Co-Sponsor W.E.B. Du Bois Lecture Series
An Evening with Dr. Evelynn Hammonds of Harvard University
Location
On Campus : UC Ballroom
Date & Time
November 12, 2014, 7:00 pm – 8:30 pm
Description
Each year the Africana Studies Department sponsors its W. E. B. Du Bois Distinguished Lecture Series featuring prominent scholars, writers, and scientists speaking on topics of interest to the UMBC and greater Baltimore communities. This year our invited speaker is Dr. Evelynn M. Hammonds of Harvard University.
Dr. Hammonds is the Barbara Gutmann Rosenkrantz Professor of the History of Science and the Director of the Program for the Study of Race & Gender in Science & Medicine at the Hutchins Center for African and African American Research at Harvard University. She is also Professor of African and African American Studies, Assoc. Faculty of the MIT/Harvard Broad Institute, and a former Dean of Harvard College. She is the author ofChildhood’s Deadly Scourge: The Campaign to Control Diphtheria in New York City, 1880-1930 (1999). She is co-editor with Jennifer M. Shephard and Stephen M. Kosslyn of The Harvard Sampler: Liberal Education for the Twenty-First Century (2011) and, with Rebecca Herzig, of The Nature of Difference: Sciences of Race in the United States from Jefferson to Genomics (2008). Dr. Hammonds has published articles on the history of disease, race and science, African American feminism, African-American women and the epidemic of HIV/AIDS and analyses of gender and race in science and medicine.
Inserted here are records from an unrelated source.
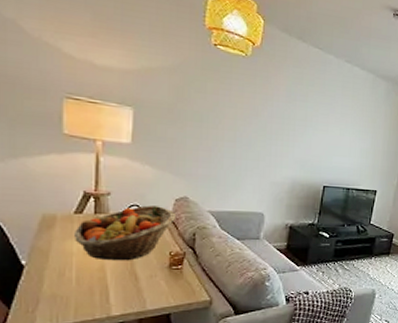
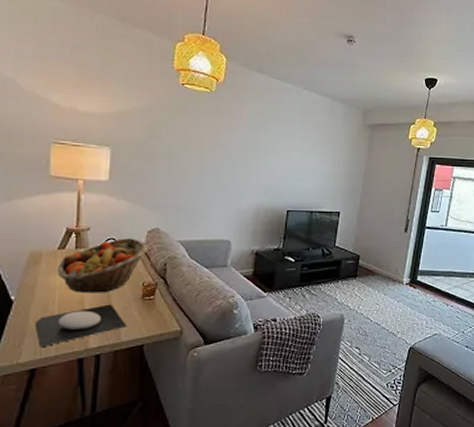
plate: none [49,272,153,313] -> present [34,304,127,346]

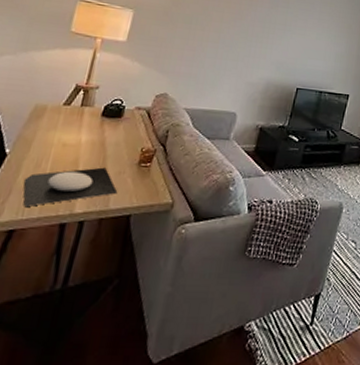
fruit basket: present [58,238,149,294] -> none [58,100,155,155]

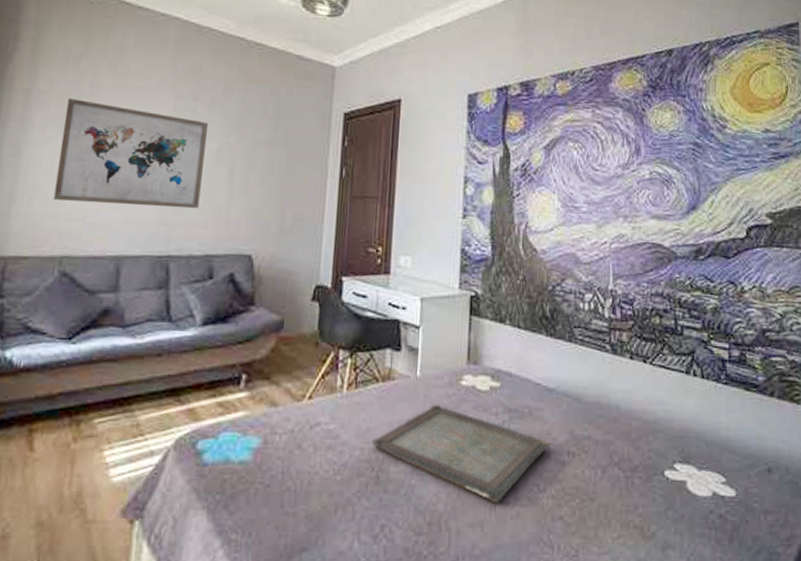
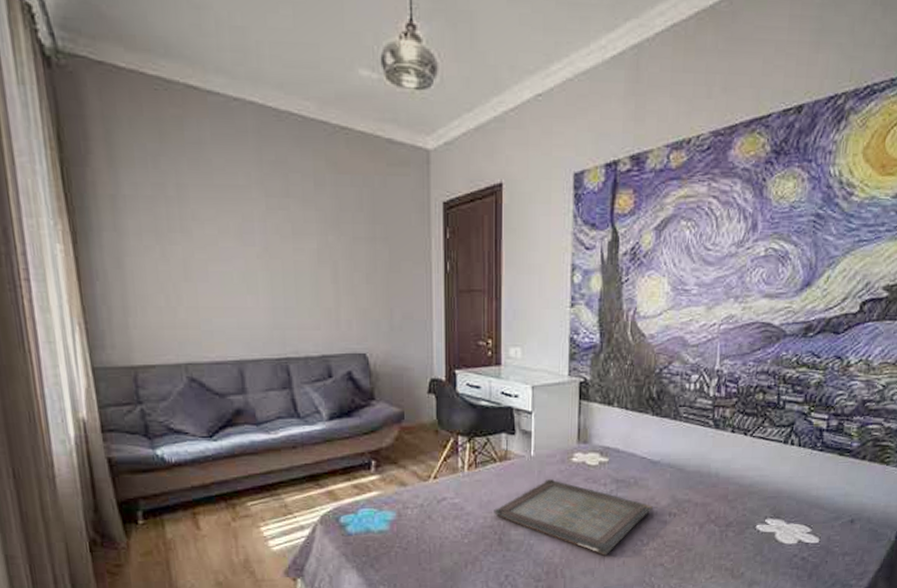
wall art: present [53,99,209,209] -> none [155,203,308,312]

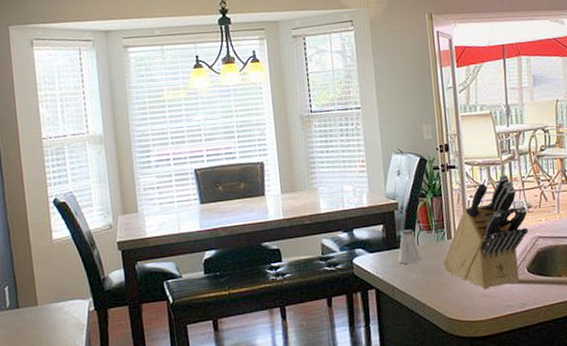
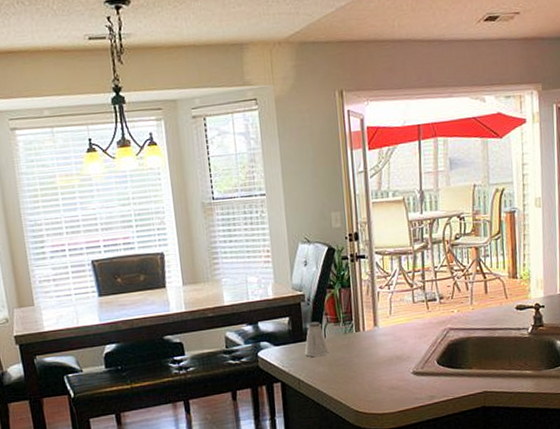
knife block: present [443,174,529,290] -> none [351,264,440,382]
Dr. Hammonds’ topic for our 36th Annual Du Bois Lecture is "W.E.B. Du Bois and the Challenge to Scientific Racism”. Her talk will be on Wednesday, November 12, 2014 at 7:00 p.m. in the University Center Ballroom. The 2014 lecture is being co-sponsored by a wide range of on-campus partners, including the Social Sciences Forum, the Office of the Dean of the College of Arts, Humanities, and Social Sciences, the Division of Undergraduate Academic Affairs, the Honors College, the Meyerhoff Scholars Program, the Department of Gender and Women’s Studies, the Department of Psychology, the McNair Scholars Program, PROMISE: Maryland’s Alliance for Graduate Education and the Professoriate (AGEP), andthe Meyerhoff Graduate Fellows Program (NIH-IMSD Program).